EMPM: Prologue
Posted Under: Argentina,Capitalism,Common Decency,Memphis,Non-fiction
Working title for my novel that isn’t actually a novel and never will be:
The Electromagnetic Paper Machine (not to be confused with the title of a real novel by Ken Kesey, who also wrote about a mental hospital)
I wanted to write a novel like Kurt Vonnegut wrote novels. That is, good. I wanted it to be Timequake, Steppenwolf, and The Jungle in one go. I’ve never read The Jungle. I wanted it to be a coming-of-age story with relevant social commentary and almost religious power, a real screamer. Of course I was to come of age, but in my own defense I was an asshole in this novel, the novel I never wrote. You would have related to me just enough to not quit paying attention. Just like El Túnel but tricky though because the actual main character, the hero, was a mental patient. I can’t use his real name. I wish I could. It’s a good name for him, but to tell you would be both illegal and unethical. There was another hero, a beautiful girl who loved me. There were a lot of casualties. There was at least one genuine villain, the hospital.
I should say the corporation that runs the hospital.
Chiefest of my motives in this endeavor: publicly telling off that corporation, coming clean about mistakes of my early adulthood, and honoring people that deserve it. But I can’t write fiction. I can’t hide in the ambiguity of creative truth. I can’t immortalize my friends into epic characters (I do see you all as epic, by the way). As if that weren’t enough of a kick in the nuts, I can’t tell closely-guarded secrets and then act like I made them up. I’ll just have to find a therapist or a girlfriend who speaks either English or Spanish or both. Sucks for y’all because there were some steamy scenes in there.

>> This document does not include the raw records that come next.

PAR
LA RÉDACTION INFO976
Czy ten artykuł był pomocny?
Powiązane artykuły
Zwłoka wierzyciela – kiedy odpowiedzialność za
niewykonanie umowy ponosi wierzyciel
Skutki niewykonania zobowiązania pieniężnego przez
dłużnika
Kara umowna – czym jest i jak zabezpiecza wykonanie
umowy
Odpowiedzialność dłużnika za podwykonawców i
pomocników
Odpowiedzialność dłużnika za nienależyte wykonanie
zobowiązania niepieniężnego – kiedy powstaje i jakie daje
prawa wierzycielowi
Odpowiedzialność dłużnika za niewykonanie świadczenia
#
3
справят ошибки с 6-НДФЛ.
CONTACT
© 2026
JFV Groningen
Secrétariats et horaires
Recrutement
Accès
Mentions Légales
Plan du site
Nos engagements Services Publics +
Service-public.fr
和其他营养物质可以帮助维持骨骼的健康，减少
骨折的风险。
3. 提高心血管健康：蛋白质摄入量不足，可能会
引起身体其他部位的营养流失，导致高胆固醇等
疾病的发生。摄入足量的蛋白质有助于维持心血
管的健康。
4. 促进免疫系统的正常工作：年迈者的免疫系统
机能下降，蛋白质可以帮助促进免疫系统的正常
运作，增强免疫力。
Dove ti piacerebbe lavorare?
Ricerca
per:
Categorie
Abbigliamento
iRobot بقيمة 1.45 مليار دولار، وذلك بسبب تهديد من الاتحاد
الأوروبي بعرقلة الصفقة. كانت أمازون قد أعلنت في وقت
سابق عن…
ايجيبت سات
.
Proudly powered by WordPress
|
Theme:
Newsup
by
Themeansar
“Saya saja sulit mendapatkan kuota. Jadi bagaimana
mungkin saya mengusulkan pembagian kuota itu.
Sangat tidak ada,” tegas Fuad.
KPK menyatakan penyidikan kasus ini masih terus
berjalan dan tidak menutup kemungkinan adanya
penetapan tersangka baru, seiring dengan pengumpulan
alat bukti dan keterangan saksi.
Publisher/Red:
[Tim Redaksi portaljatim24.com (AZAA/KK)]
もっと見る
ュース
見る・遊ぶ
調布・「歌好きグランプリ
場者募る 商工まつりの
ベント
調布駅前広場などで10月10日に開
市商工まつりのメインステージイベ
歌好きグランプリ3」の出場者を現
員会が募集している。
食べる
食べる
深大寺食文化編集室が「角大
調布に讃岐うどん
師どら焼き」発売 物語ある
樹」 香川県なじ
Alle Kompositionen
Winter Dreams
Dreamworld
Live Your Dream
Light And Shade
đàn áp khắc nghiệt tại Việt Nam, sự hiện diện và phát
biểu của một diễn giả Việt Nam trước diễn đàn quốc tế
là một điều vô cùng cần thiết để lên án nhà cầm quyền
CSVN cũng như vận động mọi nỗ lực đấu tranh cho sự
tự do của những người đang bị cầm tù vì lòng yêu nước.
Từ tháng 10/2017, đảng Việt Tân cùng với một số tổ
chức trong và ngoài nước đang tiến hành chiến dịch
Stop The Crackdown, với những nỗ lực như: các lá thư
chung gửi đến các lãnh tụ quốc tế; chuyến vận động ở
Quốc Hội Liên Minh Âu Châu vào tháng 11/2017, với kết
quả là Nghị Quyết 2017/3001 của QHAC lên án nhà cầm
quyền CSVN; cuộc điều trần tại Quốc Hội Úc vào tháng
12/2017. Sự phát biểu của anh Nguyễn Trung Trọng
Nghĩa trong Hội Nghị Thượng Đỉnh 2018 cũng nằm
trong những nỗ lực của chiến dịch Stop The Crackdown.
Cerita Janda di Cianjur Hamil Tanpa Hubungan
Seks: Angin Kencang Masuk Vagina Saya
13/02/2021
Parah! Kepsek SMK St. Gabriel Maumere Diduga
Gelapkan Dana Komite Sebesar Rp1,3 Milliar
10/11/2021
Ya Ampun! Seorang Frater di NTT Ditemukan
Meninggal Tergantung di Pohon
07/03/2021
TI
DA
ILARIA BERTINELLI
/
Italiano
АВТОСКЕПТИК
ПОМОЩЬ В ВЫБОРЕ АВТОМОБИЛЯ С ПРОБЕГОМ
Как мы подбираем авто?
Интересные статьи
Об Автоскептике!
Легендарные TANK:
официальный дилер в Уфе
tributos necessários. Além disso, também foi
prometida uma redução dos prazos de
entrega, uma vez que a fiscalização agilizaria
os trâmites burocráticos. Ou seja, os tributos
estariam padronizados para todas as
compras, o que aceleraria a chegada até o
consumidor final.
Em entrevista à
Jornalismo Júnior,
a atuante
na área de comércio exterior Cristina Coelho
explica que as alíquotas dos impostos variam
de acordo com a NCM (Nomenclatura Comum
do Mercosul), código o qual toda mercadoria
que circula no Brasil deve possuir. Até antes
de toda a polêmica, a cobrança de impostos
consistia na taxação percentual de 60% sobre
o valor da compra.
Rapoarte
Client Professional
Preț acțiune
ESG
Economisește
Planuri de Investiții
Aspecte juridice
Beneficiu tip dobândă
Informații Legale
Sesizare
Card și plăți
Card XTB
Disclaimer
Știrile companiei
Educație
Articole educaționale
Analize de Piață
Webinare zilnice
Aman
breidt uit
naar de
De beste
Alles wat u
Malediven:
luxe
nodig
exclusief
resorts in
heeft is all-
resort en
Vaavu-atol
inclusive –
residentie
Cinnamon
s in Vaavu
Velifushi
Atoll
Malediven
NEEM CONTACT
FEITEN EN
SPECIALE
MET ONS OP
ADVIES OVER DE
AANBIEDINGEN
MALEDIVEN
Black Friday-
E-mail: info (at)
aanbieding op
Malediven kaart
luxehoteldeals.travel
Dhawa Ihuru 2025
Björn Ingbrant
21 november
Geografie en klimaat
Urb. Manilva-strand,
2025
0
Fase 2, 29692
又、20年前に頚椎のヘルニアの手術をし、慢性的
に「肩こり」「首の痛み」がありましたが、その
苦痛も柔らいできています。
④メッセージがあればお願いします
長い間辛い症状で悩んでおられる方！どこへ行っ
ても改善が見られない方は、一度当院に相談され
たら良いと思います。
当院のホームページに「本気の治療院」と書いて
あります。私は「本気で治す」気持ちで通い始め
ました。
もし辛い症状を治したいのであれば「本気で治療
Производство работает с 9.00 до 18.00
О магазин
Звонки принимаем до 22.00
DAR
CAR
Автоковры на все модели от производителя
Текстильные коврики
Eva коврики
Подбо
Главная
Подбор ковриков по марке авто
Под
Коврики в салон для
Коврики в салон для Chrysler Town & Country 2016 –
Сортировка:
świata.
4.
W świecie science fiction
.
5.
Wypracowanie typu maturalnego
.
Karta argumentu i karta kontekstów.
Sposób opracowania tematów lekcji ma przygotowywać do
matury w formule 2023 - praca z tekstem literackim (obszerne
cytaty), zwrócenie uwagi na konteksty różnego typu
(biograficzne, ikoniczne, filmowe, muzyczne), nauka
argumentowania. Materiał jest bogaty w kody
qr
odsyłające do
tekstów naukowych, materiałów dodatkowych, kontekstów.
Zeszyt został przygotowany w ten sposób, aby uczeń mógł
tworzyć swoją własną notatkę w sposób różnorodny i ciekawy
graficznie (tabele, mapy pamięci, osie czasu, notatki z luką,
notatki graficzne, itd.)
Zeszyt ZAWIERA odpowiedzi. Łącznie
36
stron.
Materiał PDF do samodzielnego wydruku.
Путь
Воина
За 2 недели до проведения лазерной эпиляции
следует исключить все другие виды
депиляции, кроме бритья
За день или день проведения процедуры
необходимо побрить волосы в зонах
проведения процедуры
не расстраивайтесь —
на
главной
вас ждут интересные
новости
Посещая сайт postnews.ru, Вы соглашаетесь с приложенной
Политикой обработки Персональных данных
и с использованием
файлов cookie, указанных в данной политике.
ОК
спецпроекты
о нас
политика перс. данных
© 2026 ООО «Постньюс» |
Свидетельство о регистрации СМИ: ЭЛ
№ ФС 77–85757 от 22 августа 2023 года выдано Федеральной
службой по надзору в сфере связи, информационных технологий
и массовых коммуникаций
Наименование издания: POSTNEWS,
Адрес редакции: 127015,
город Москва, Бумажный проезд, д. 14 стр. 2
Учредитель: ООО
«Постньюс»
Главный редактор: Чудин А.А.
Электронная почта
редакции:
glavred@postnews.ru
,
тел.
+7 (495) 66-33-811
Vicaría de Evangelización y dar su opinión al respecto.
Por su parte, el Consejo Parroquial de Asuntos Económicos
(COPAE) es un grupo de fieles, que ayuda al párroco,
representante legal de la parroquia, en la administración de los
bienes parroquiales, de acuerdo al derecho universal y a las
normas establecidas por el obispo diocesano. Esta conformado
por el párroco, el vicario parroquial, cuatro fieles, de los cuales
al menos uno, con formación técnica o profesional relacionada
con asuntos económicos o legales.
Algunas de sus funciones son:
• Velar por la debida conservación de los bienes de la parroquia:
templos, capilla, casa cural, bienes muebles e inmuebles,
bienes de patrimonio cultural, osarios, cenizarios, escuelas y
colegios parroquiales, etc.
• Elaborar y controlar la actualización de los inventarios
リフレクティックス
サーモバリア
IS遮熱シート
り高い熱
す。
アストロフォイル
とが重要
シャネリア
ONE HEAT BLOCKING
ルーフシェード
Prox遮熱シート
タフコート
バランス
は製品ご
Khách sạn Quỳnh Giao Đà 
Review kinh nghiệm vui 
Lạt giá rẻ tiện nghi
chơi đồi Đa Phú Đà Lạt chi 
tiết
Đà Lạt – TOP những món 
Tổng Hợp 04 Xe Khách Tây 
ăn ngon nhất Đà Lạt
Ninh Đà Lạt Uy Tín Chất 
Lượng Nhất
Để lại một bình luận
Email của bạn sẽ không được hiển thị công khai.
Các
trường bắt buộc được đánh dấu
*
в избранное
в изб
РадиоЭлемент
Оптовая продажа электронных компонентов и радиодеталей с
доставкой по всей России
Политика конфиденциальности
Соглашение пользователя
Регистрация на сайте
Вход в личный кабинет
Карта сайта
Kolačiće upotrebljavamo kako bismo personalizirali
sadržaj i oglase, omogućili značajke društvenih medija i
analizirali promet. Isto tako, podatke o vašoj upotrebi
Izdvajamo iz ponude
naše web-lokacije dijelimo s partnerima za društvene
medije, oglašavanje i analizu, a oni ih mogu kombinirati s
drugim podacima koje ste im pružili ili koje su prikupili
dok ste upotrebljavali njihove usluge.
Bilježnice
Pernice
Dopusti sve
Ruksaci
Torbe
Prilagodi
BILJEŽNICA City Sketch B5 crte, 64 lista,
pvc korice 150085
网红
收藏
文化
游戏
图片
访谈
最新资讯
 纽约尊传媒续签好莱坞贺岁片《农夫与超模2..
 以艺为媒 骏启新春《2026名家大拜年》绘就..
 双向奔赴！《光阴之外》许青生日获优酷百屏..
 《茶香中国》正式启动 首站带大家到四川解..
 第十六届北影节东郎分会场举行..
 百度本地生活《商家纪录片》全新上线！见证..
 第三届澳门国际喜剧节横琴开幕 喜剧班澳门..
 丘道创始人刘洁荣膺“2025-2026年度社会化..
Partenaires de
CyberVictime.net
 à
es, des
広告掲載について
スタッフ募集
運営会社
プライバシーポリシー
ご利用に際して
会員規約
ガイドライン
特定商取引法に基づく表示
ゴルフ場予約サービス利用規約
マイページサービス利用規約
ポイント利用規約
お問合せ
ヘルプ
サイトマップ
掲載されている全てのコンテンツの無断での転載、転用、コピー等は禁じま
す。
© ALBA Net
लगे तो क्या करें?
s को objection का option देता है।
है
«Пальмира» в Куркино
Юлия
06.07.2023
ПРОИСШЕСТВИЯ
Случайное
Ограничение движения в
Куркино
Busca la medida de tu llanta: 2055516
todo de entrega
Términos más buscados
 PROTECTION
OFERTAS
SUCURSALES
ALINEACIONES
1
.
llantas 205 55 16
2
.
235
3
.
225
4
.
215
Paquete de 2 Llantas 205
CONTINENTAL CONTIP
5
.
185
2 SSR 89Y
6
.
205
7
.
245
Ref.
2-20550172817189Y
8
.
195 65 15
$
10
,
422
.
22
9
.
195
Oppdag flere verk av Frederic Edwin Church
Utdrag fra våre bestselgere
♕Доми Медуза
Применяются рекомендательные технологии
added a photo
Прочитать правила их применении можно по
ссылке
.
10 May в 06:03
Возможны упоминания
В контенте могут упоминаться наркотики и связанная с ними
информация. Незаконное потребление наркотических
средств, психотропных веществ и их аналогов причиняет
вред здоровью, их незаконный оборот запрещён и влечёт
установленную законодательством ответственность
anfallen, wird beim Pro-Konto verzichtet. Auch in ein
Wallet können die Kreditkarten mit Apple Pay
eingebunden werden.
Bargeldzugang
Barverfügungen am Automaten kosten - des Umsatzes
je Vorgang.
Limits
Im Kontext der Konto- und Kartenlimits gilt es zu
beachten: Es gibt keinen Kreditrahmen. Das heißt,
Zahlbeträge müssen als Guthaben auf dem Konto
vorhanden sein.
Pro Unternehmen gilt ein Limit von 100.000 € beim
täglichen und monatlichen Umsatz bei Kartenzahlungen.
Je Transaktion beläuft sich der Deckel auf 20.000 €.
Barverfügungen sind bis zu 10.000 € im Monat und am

I think the English teachers at my prep school are responsible for the desire to do all of this with a book. I see them now in my mind, in the teachers’ lounge, behind closed office doors. Norm Thompson and Terry Shelton are conspiring to create generations of kunstroman writers. It’s a simple formula, mathematical almost. Put boys together. Be firm but not strict. Subject them to endless coming-of-age stories while they themselves are coming of age. Of course Dr.’s Baer and Harkins are there, and Eric Berman too. In the offices or teachers’ lounge I mean. They are drinking cheap coffee with cream and sugar. Shelton is wearing a tweed jacket, half-sitting on a desk, explaining a small but important detail about Caddie Compson’s role in all this. I can hear the cadences of his voice. Berman is paying very close attention, his brow furrowed. Curt Schmitt is in on the plan but can’t make the meetings. He is too closely watched by the students, who believe he has magical powers. “Mr. Schmitt doesn’t walk. He floats.” I think all of the teachers, staff, and administration were in on it. Wayne Duff, John Hiltonsmith, Barry Ray, Loyal Murphy, Beba Heros. It’s just that Thompson and Shelton were the vanguard.
Then I went to a Midwestern liberal arts college. “Hemingway wrote about Wabash,” Curt Schmitt said as he handed me copied pages from In Our Time. Ezra Pound even taught there, but they fired him. He wasn’t traditional enough.
But my novel. My novel had a point too, a lesson. Nay, even a solution to the problems of ethical justification caused by Post-Modern thought! Right, Al. It’s the lesson from El Túnel: Que no seas insensato. Don’t be insensate. It sounds kind of dumb and vague and is also the most important lesson of my life thus far. In El Túnel, the protagonist, Juan Pablo Castel, meets a woman, María Ibarne, and begins a romance. She warns him that she can’t be fully his. He finds out she’s married to a blind man and having another affair. She’s not selfish though. She’s actually very compassionate. Her motives are unclear. What is clear is that she understands Castel better than anyone else. His angst over not being able to posses her completely grows. Towards the end, he vengefully tells her husband about the affairs. The husband already knew, and beats Castel about the head, scolding him, yelling “¡Insensato!” Insensate.
I probably make of this scene not what it was intended to mean. In fact, until recently I had forgotten an important detail about the plot order. Castel has already killed María when he informs her husband (of everything). At this moment in the novel, which has falsely resonated with me for a long time, Castel’s crime is not merely informing on his mistress, it’s murder. For my purposes that doesn’t matter. It means that I can’t really credit this lesson to El Túnel, but rather to a flaw in my memory. That’s fine.
No seas insensato. This is the lesson I would have had myself, the hospital, everyone but the heroes learn. The novel won’t be written, but I will tell you some of the stories that it was to tell. I hope the point becomes clearer as I go.





Reader Comments
I read the last two posts, and I know exactly how you feel about the writing. Wanting to make an impact but being unable to use the nice packaging of fiction to do the trick. Waking up now is better than later. Later is better than never.
Huzzah for literature, photography, and food with impact!